• Provided records:
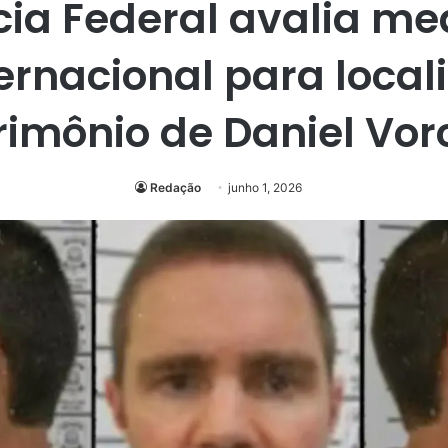
cia Federal avalia m
ernacional para local
rimônio de Daniel Vor
Redação
junho 1, 2026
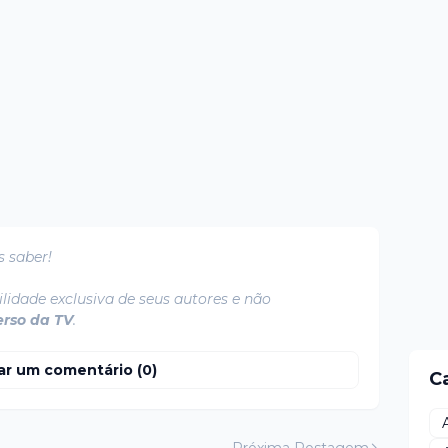
s saber!
lidade exclusiva de seus autores e não
erso da TV
.
ar um comentário (0)
C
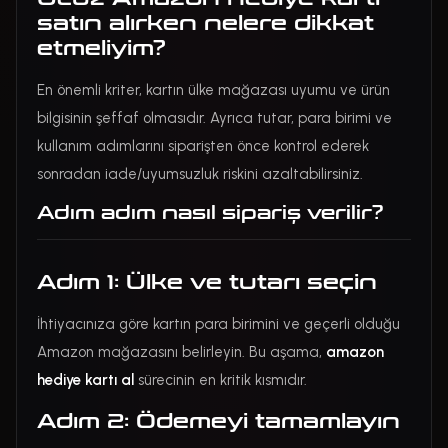
satın alırken nelere dikkat
etmeliyim?
En önemli kriter, kartın ülke mağazası uyumu ve ürün
bilgisinin şeffaf olmasıdır. Ayrıca tutar, para birimi ve
kullanım adımlarını siparişten önce kontrol ederek
sonradan iade/uyumsuzluk riskini azaltabilirsiniz.
Adım adım nasıl sipariş verilir?
Adım 1: Ülke ve tutarı seçin
İhtiyacınıza göre kartın para birimini ve geçerli olduğu
Amazon mağazasını belirleyin. Bu aşama,
amazon
hediye kartı al
sürecinin en kritik kısmıdır.
Adım 2: Ödemeyi tamamlayın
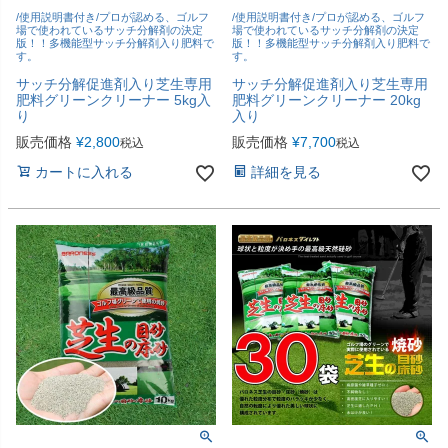
/使用説明書付き/プロが認める、ゴルフ
/使用説明書付き/プロが認める、ゴルフ
場で使われているサッチ分解剤の決定
場で使われているサッチ分解剤の決定
版！！多機能型サッチ分解剤入り肥料で
版！！多機能型サッチ分解剤入り肥料で
す。
す。
サッチ分解促進剤入り芝生専用
サッチ分解促進剤入り芝生専用
肥料グリーンクリーナー 5kg入
肥料グリーンクリーナー 20kg
り
入り
販売価格
¥
2,800
販売価格
¥
7,700
税込
税込
カートに入れる
詳細を見る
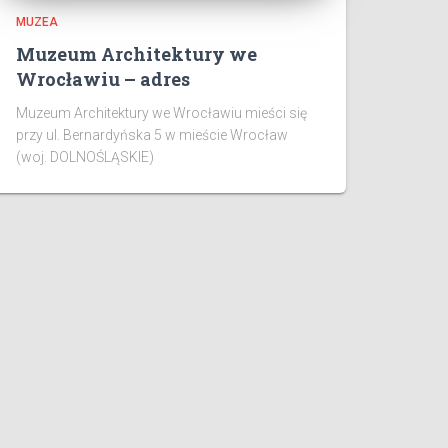
MUZEA
Muzeum Architektury we
Wrocławiu – adres
Muzeum Architektury we Wrocławiu mieści się
przy ul. Bernardyńska 5 w mieście Wrocław
(woj. DOLNOŚLĄSKIE)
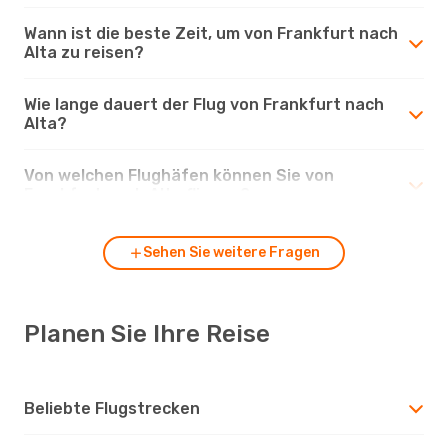
Wann ist die beste Zeit, um von Frankfurt nach
Alta zu reisen?
Wie lange dauert der Flug von Frankfurt nach
Alta?
Von welchen Flughäfen können Sie von
Frankfurt nach Alta fliegen?
Sehen Sie weitere Fragen
Planen Sie Ihre Reise
Beliebte Flugstrecken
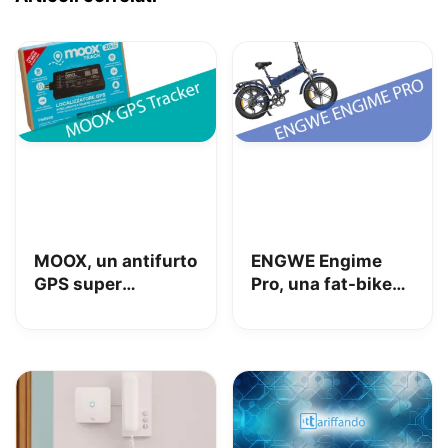
MOOX, un antifurto
ENGWE Engime
GPS super
Pro, una fat-bike
interessante per
super divertente
tenere al sicuro
auto, moto e non
solo: la nostra
prova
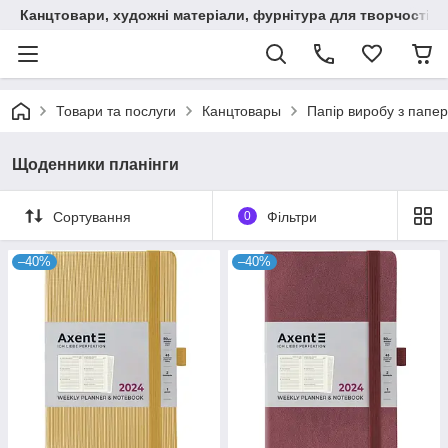
Канцтовари, художні матеріали, фурнітура для творчості
Товари та послуги
Канцтовары
Папір виробу з папер
Щоденники планінги
Сортування
0
Фільтри
–40%
–40%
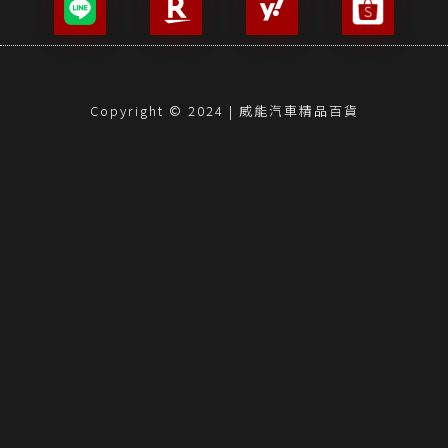
Copyright © 2024 | 威能汽車精品百貨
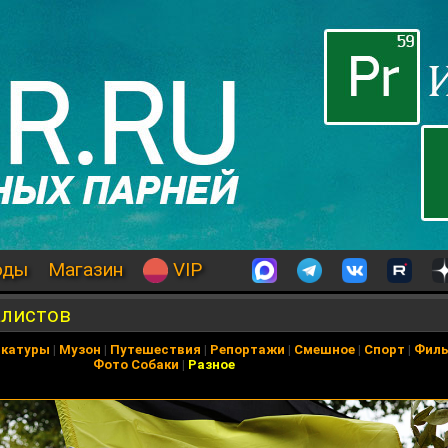
оды
Магазин
VIP
алистов
икатуры
|
Музон
|
Путешествия
|
Репортажи
|
Смешное
|
Спорт
|
Фил
Фото Собаки
|
Разное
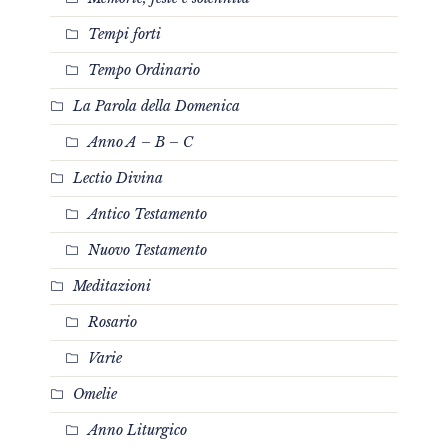
Tempi forti
Tempo Ordinario
La Parola della Domenica
Anno A – B – C
Lectio Divina
Antico Testamento
Nuovo Testamento
Meditazioni
Rosario
Varie
Omelie
Anno Liturgico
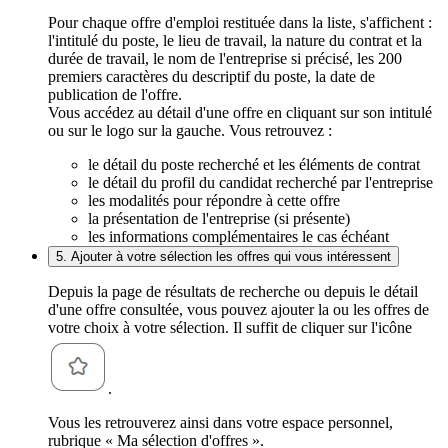
Pour chaque offre d'emploi restituée dans la liste, s'affichent :
l'intitulé du poste, le lieu de travail, la nature du contrat et la
durée de travail, le nom de l'entreprise si précisé, les 200
premiers caractères du descriptif du poste, la date de
publication de l'offre.
Vous accédez au détail d'une offre en cliquant sur son intitulé
ou sur le logo sur la gauche. Vous retrouvez :
le détail du poste recherché et les éléments de contrat
le détail du profil du candidat recherché par l'entreprise
les modalités pour répondre à cette offre
la présentation de l'entreprise (si présente)
les informations complémentaires le cas échéant
5. Ajouter à votre sélection les offres qui vous intéressent
Depuis la page de résultats de recherche ou depuis le détail
d'une offre consultée, vous pouvez ajouter la ou les offres de
votre choix à votre sélection. Il suffit de cliquer sur l'icône
.
Vous les retrouverez ainsi dans votre espace personnel,
rubrique « Ma sélection d'offres ».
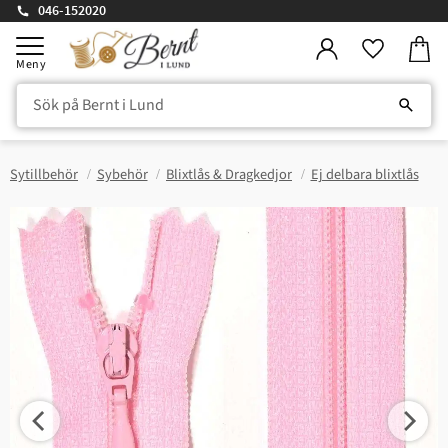
046-152020
Kundv
Meny
Favorite
Sytillbehör
Sybehör
Blixtlås & Dragkedjor
Ej delbara blixtlås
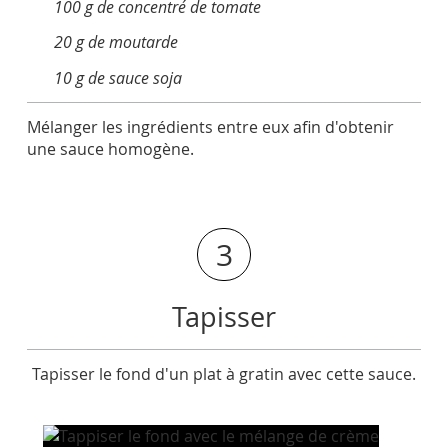
100 g de concentré de tomate
20 g de moutarde
10 g de sauce soja
Mélanger les ingrédients entre eux afin d'obtenir
une sauce homogène.
3
Tapisser
Tapisser le fond d'un plat à gratin avec cette sauce.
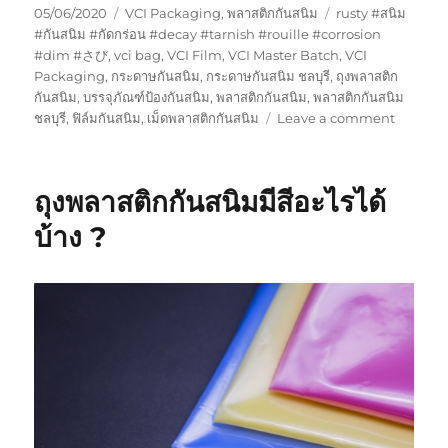
Posted
Categories
Tags
05/06/2020
VCI Packaging
,
พลาสติกกันสนิม
rusty #สนิม
on
#กันสนิม #กัดกร่อน #decay #tarnish #rouille #corrosion
#dim #さび
,
vci bag
,
VCI Film
,
VCI Master Batch
,
VCI
Packaging
,
กระดาษกันสนิม
,
กระดาษกันสนิม ชลบุรี
,
ถุงพลาสติก
กันสนิม
,
บรรจุภัณฑ์ป้องกันสนิม
,
พลาสติกกันสนิม
,
พลาสติกกันสนิม
on
ชลบุรี
,
ฟิล์มกันสนิม
,
เม็ดพลาสติกกันสนิม
Leave a comment
จำเป็น
หรือ
ไม่
ถุงพลาสติกกันสนิมมีสีอะไรได้
ที่
ต้อง
บ้าง ?
พ้น
กัน
สนิม
ใต้
ท้อง
รถ
?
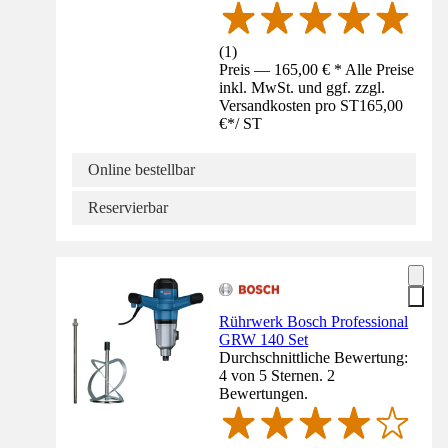
(
1
)
Preis — 165,00 € * Alle Preise
inkl. MwSt. und ggf. zzgl.
Versandkosten pro ST
165,00
€
*
/
ST
Online bestellbar
Reservierbar
Rührwerk Bosch Professional
GRW 140 Set
Durchschnittliche Bewertung:
4 von 5 Sternen. 2
Bewertungen.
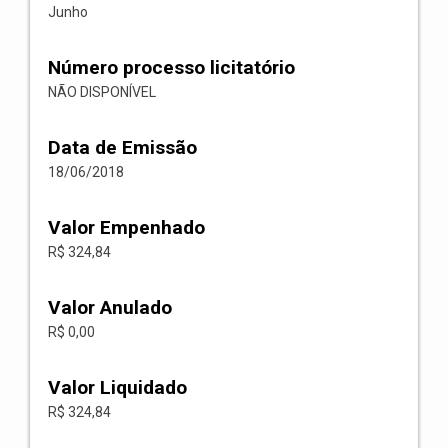
Junho
Número processo licitatório
NÃO DISPONÍVEL
Data de Emissão
18/06/2018
Valor Empenhado
R$ 324,84
Valor Anulado
R$ 0,00
Valor Liquidado
R$ 324,84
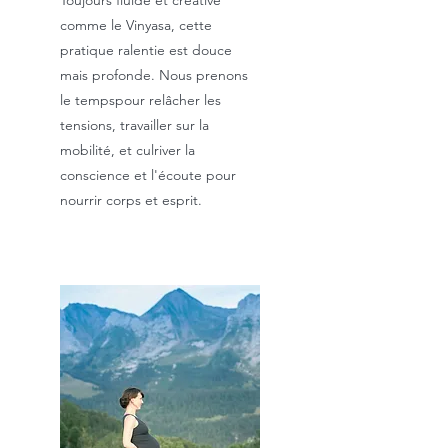
Toujours fluide et créative
comme le Vinyasa, cette
pratique ralentie est douce
mais profonde. Nous prenons
le tempspour relâcher les
tensions, travailler sur la
mobilité, et culriver la
conscience et l'écoute pour
nourrir corps et esprit.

• Your goal:
Repeat the lines of the data word for word, beginning at the line that contains "satın alırken nelere dikkat" and stopping after the line that contains "sürecinin en kritik kısmıdır.".

• Output of the exercise:
satın alırken nelere dikkat
etmeliyim?
En önemli kriter, kartın ülke mağazası uyumu ve ürün
bilgisinin şeffaf olmasıdır. Ayrıca tutar, para birimi ve
kullanım adımlarını siparişten önce kontrol ederek
sonradan iade/uyumsuzluk riskini azaltabilirsiniz.
Adım adım nasıl sipariş verilir?
Adım 1: Ülke ve tutarı seçin
İhtiyacınıza göre kartın para birimini ve geçerli olduğu
Amazon mağazasını belirleyin. Bu aşama,
amazon
hediye kartı al
sürecinin en kritik kısmıdır.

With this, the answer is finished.